Taka mało finezyjna psychologia z ulicy, jak to demony (a tutaj raczej demonki) z dzieciństwa wpływają na twoją dorosłość. Film strasznie przewidywalny, z bohaterem, który cierpi z powodu zrobienia "złego wiatraczka" na zajęcia ZPT naprawdę trudno się identyfikować. W dorosłym życiu zachowuje się jak ćwok, ale takie to wszystko infantylne, jakieś mało nośne i banalne. Niestety.
Moim zdaniem jedyna jasna strona tego filmu, to jest kreacja Frycza. Reszta jest zwyczajnie naiwna. Nie polecam.
Trudno się z Tobą nie zgodzić... Mam podobne odczucia.
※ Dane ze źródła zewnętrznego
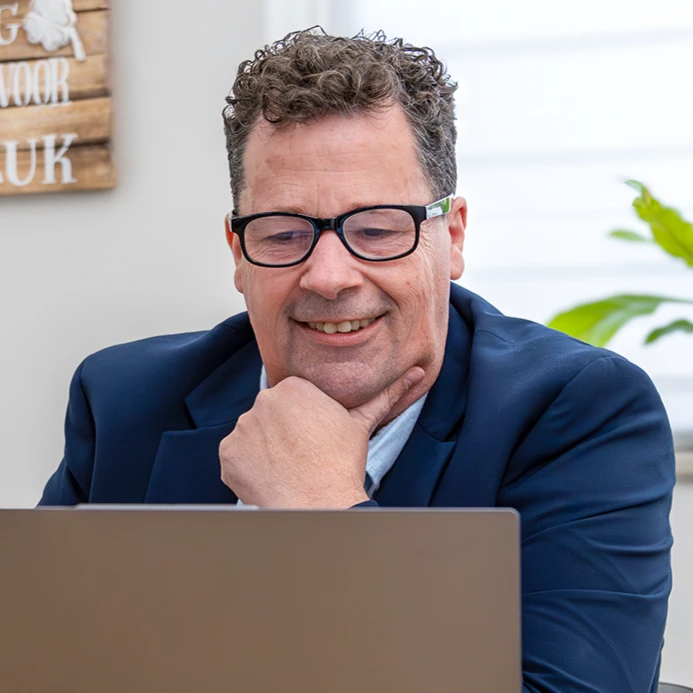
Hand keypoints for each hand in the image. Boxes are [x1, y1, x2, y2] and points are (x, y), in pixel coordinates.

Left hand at [219, 367, 424, 507]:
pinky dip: (247, 465)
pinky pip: (235, 455)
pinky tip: (269, 476)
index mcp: (293, 387)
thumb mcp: (362, 423)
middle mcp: (263, 401)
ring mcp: (242, 427)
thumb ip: (385, 395)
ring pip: (252, 434)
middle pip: (269, 413)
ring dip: (263, 447)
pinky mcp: (229, 453)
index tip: (312, 437)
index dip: (302, 419)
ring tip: (286, 466)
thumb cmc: (340, 463)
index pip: (291, 398)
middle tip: (300, 453)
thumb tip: (418, 374)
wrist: (319, 503)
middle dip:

Temat uprościłeś, ale to wystarczające np. dla mnie by zgodzić się z tym, że z tymi demonkami przeszłości (co to nie wolno dzieciakowi sprać dupska??!) to przesada jeśli chodzi o ich wpływ na dorosłość. Bo Wojtuś nie był do cholery katowany w dzieciństwie, a w dorosłym życiu leje pasem redaktora, no proszę cię, bo go kiedyś tata zlał pasem??? Infantylny film po części, to racja.